One would think that New York City, which voted Obama in by a margin of over 60 percent, wouldn’t be a hotbed of tea-party action. One would be partially right. Yet at least one such organization is thriving here — TeaParty365, which boasts a five-borough mailing list of “many thousands.”

TeaParty365 is the brainchild of two people, David Webb and Kellen Giuda. Giuda, a jobless architect and Young Republican, ran Parcbench, a kind of wingnut Onion (peek here for a biting satirical piece on Ed Begley Jr.). In early 2009, he found himself energized by Rick Santelli’s now-classic CNBC rant and decided to spearhead a Tax Day protest himself. At New York’s first “Santelli’s tea party” rally in City Hall Park, Giuda met Webb, an older conservative with some campaign experience and a booming voice he puts to use in his own talk shows on XM, Sirius, and New York’s AM radio. The two have been running the city’s tea-party game since.

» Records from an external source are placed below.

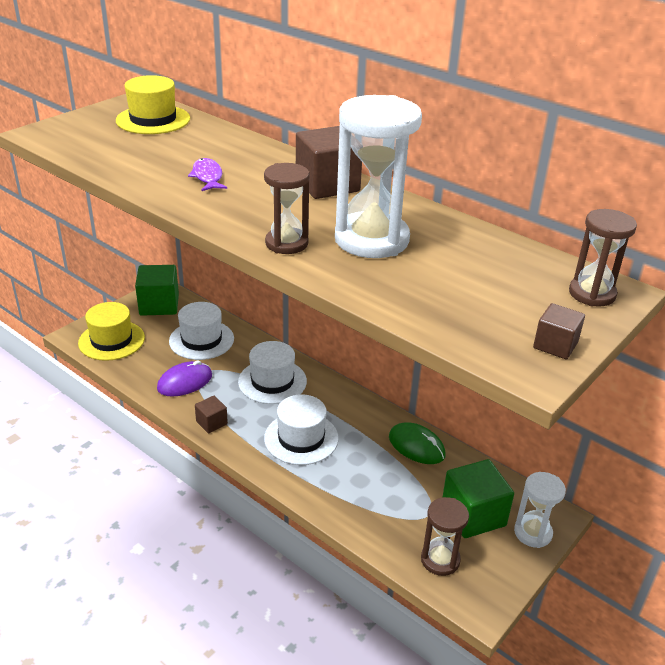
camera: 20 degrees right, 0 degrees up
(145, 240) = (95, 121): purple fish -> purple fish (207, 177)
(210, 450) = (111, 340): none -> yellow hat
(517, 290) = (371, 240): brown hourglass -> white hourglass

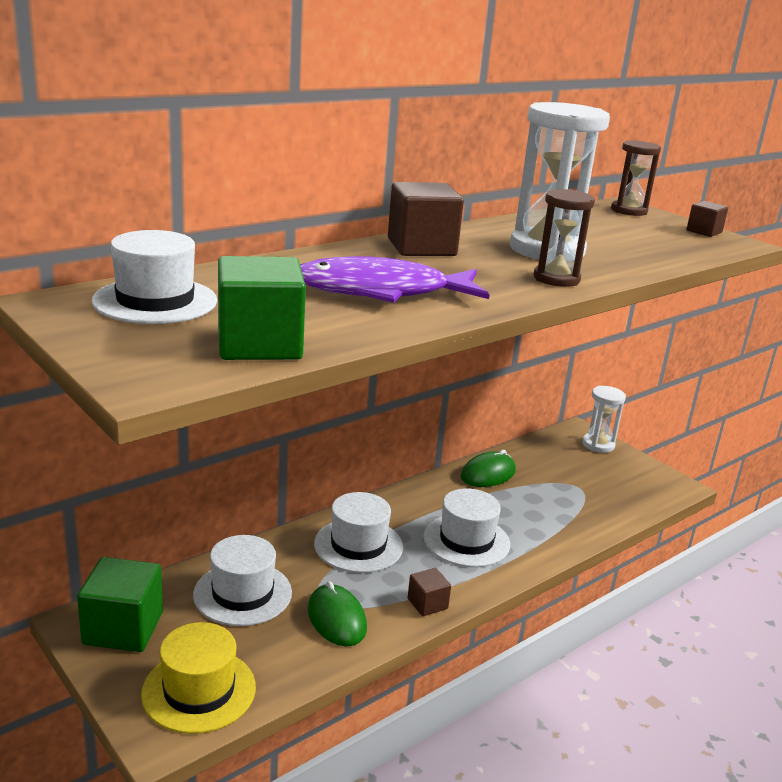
camera: 80 degrees left, 10 degrees down
(153, 120) = (155, 301): yellow hat -> white hat
(185, 382) = (336, 619): purple mouse -> green mouse
(207, 177) = (381, 291): purple fish -> purple fish, size x2.10
(440, 560) = (632, 493): brown hourglass -> none
(473, 515) = (579, 466): green cube -> green cube (259, 344)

The operation is decidedly threadbare compared to redder cities and states, but at least Webb and Giuda have the field almost entirely to themselves. “There’s one in Staten Island and one in Long Island,” says Webb. “But they’re relatively small. As far as size and reach, we’re it.” There’s no real money behind the group — its biggest donor so far is a Manhattan doctor who’s written a check for $500 — which has incorporated itself as a “501c4 non-partisan advocacy organization.” The drawback of this status is that TeaParty365 is unable to endorse candidates. Rallies are expensive (with permits and sound-equipment rental, each costs about $10,000), so the group traffics in more frequent restaurant meet-ups; the last one was at No. 1 Front Street in Dumbo, a bar located, fittingly, in an old bank building.

The group’s politics are the usual list of grievances against Big Government. But New York has left at least one mark on the movement: Guida is Italian and Webb is black. Some listeners have called into Webb’s show to call him, sight unseen, a “redneck racist.” Conversely, “I’ve been backed by some people until they saw my picture,” he says.